You can take “justifiable” to mean whatever you feel it means in this context. e.g. Morally, artistically, environmentally, etc.
You can take “justifiable” to mean whatever you feel it means in this context. e.g. Morally, artistically, environmentally, etc.
If you made all the training data yourself, or ethically acquired the training data, then go nuts do whatever you want with it. See Corridor Digital’s ai chroma key thingy.
If the training data isn’t ethically sourced, then it gets iffy.

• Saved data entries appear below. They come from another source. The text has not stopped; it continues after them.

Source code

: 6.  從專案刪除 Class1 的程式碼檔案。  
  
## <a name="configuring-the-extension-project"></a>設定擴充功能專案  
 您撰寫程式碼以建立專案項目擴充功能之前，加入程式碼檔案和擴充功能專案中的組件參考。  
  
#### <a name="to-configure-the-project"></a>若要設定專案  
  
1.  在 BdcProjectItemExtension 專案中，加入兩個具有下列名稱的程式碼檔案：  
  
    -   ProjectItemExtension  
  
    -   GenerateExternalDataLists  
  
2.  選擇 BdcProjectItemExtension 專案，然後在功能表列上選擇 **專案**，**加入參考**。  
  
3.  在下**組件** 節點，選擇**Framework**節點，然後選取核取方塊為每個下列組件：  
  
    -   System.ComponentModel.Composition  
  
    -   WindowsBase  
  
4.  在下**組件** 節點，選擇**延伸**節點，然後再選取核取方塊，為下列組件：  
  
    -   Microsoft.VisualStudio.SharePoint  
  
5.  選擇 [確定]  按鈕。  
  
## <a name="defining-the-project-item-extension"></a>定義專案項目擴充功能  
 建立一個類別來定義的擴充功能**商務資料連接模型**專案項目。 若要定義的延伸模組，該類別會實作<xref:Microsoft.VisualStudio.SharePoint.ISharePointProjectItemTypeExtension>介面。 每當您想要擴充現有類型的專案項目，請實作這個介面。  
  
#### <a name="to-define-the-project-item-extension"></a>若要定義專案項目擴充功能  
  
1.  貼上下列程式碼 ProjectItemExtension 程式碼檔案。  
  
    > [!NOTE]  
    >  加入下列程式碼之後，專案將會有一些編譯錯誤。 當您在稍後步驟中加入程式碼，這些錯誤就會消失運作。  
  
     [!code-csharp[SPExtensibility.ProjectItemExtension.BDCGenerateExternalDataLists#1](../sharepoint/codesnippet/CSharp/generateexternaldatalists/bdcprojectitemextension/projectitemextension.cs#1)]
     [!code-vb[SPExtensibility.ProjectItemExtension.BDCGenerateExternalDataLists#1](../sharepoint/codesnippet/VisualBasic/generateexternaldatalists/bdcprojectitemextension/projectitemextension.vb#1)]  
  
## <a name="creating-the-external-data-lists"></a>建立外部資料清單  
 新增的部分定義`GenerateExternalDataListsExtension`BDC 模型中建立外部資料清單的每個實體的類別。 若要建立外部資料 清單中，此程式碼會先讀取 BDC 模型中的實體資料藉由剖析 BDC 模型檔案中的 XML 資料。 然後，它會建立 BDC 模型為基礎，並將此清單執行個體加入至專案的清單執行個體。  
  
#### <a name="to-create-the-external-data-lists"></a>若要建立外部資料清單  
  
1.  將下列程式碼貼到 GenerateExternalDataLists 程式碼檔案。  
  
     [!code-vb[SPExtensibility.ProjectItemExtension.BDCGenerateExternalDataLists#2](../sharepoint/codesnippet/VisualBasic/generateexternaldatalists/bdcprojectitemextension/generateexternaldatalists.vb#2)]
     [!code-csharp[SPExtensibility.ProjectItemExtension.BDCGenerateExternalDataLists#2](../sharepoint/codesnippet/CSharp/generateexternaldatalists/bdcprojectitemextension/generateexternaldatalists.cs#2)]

I use ai primarily for my own entertainment. None of it are things I’d want to share with the world. Is “dicking around” justifiable? Eh. I eat meat and shop at amazon, both of which are things that some people would find “not justifiable”, so someone is going to be upset with me no matter what.
In the case of artistically, I don’t take offense to ai tools being part of a process, what’s important to me is that the ai isn’t the entire process. You wouldn’t go to a cinema, record the movie with your phone camera, then post it online saying “look at what I made”. That’s nonsense. But if you took clips of that same movie, rearranged and dubbed over them thus creating a new unique work, you could post that online and say “look what I made”. Whatever the ai output, no matter how detailed your prompt, should be treated as being made by someone else. You don’t get to say “look what I made” unless you actually do something with it.
Another use case is summarizing conversations and compiling notes. This is another one that I do often. I could go on for hours about a subject (usually while drunk) and at the end I tell it “compile a detailed report on everything discussed, be verbose and leave out no details” or something similar, and that output goes into my notes documents. It’s fine to copy pasta that, because it’s not going to be anything that anyone ever actually sees.